What you will do: Please edit these lines so that every "common name" becomes "vernacular name", and leave everything else as it is.

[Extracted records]
_ _ _ _

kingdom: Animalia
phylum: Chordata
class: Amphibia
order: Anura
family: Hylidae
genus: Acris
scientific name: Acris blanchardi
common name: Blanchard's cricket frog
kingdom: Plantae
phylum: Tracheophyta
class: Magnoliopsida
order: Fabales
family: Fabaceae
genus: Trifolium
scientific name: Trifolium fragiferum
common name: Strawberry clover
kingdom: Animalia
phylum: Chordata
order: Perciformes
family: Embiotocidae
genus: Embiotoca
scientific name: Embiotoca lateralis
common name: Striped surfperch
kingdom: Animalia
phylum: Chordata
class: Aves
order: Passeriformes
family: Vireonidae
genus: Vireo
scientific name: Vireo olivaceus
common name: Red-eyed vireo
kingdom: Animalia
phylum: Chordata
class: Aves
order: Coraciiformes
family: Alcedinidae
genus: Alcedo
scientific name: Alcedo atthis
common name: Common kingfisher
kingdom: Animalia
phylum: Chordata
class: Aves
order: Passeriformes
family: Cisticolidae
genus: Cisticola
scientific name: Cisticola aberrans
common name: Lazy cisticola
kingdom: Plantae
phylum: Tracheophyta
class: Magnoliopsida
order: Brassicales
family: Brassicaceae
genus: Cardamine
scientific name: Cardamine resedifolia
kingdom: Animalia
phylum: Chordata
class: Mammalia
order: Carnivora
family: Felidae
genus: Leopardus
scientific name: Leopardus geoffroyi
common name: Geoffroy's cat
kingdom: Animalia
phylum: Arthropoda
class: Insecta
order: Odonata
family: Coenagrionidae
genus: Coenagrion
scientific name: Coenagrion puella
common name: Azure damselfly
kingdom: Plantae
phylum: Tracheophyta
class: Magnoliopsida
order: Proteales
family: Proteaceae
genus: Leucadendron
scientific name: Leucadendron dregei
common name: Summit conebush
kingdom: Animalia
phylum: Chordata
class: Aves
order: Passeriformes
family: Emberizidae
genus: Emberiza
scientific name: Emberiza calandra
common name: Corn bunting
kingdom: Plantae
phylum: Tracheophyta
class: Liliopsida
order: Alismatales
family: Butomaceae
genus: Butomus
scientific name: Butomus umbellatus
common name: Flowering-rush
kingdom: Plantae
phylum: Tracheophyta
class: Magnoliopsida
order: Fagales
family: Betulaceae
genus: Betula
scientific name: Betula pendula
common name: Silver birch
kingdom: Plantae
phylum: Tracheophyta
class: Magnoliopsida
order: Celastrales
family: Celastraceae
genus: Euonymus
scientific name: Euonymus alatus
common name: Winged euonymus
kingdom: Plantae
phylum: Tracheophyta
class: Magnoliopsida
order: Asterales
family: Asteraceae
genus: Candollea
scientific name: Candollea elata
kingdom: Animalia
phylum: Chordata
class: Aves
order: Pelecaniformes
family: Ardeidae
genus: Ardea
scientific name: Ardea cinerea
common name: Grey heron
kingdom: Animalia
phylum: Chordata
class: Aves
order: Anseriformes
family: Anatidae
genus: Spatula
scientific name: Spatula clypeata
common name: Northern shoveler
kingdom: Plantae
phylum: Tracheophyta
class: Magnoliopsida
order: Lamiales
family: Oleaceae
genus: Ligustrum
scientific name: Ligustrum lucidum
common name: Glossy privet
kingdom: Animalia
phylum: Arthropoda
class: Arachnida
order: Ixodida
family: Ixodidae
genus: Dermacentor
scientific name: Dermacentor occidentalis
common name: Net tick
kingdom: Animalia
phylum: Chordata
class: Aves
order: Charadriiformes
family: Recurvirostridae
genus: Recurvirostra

_ _ _ _

Task output:
kingdom: Animalia
phylum: Chordata
class: Amphibia
order: Anura
family: Hylidae
genus: Acris
scientific name: Acris blanchardi
vernacular name: Blanchard's cricket frog
kingdom: Plantae
phylum: Tracheophyta
class: Magnoliopsida
order: Fabales
family: Fabaceae
genus: Trifolium
scientific name: Trifolium fragiferum
vernacular name: Strawberry clover
kingdom: Animalia
phylum: Chordata
order: Perciformes
family: Embiotocidae
genus: Embiotoca
scientific name: Embiotoca lateralis
vernacular name: Striped surfperch
kingdom: Animalia
phylum: Chordata
class: Aves
order: Passeriformes
family: Vireonidae
genus: Vireo
scientific name: Vireo olivaceus
vernacular name: Red-eyed vireo
kingdom: Animalia
phylum: Chordata
class: Aves
order: Coraciiformes
family: Alcedinidae
genus: Alcedo
scientific name: Alcedo atthis
vernacular name: Common kingfisher
kingdom: Animalia
phylum: Chordata
class: Aves
order: Passeriformes
family: Cisticolidae
genus: Cisticola
scientific name: Cisticola aberrans
vernacular name: Lazy cisticola
kingdom: Plantae
phylum: Tracheophyta
class: Magnoliopsida
order: Brassicales
family: Brassicaceae
genus: Cardamine
scientific name: Cardamine resedifolia
kingdom: Animalia
phylum: Chordata
class: Mammalia
order: Carnivora
family: Felidae
genus: Leopardus
scientific name: Leopardus geoffroyi
vernacular name: Geoffroy's cat
kingdom: Animalia
phylum: Arthropoda
class: Insecta
order: Odonata
family: Coenagrionidae
genus: Coenagrion
scientific name: Coenagrion puella
vernacular name: Azure damselfly
kingdom: Plantae
phylum: Tracheophyta
class: Magnoliopsida
order: Proteales
family: Proteaceae
genus: Leucadendron
scientific name: Leucadendron dregei
vernacular name: Summit conebush
kingdom: Animalia
phylum: Chordata
class: Aves
order: Passeriformes
family: Emberizidae
genus: Emberiza
scientific name: Emberiza calandra
vernacular name: Corn bunting
kingdom: Plantae
phylum: Tracheophyta
class: Liliopsida
order: Alismatales
family: Butomaceae
genus: Butomus
scientific name: Butomus umbellatus
vernacular name: Flowering-rush
kingdom: Plantae
phylum: Tracheophyta
class: Magnoliopsida
order: Fagales
family: Betulaceae
genus: Betula
scientific name: Betula pendula
vernacular name: Silver birch
kingdom: Plantae
phylum: Tracheophyta
class: Magnoliopsida
order: Celastrales
family: Celastraceae
genus: Euonymus
scientific name: Euonymus alatus
vernacular name: Winged euonymus
kingdom: Plantae
phylum: Tracheophyta
class: Magnoliopsida
order: Asterales
family: Asteraceae
genus: Candollea
scientific name: Candollea elata
kingdom: Animalia
phylum: Chordata
class: Aves
order: Pelecaniformes
family: Ardeidae
genus: Ardea
scientific name: Ardea cinerea
vernacular name: Grey heron
kingdom: Animalia
phylum: Chordata
class: Aves
order: Anseriformes
family: Anatidae
genus: Spatula
scientific name: Spatula clypeata
vernacular name: Northern shoveler
kingdom: Plantae
phylum: Tracheophyta
class: Magnoliopsida
order: Lamiales
family: Oleaceae
genus: Ligustrum
scientific name: Ligustrum lucidum
vernacular name: Glossy privet
kingdom: Animalia
phylum: Arthropoda
class: Arachnida
order: Ixodida
family: Ixodidae
genus: Dermacentor
scientific name: Dermacentor occidentalis
vernacular name: Net tick
kingdom: Animalia
phylum: Chordata
class: Aves
order: Charadriiformes
family: Recurvirostridae
genus: Recurvirostra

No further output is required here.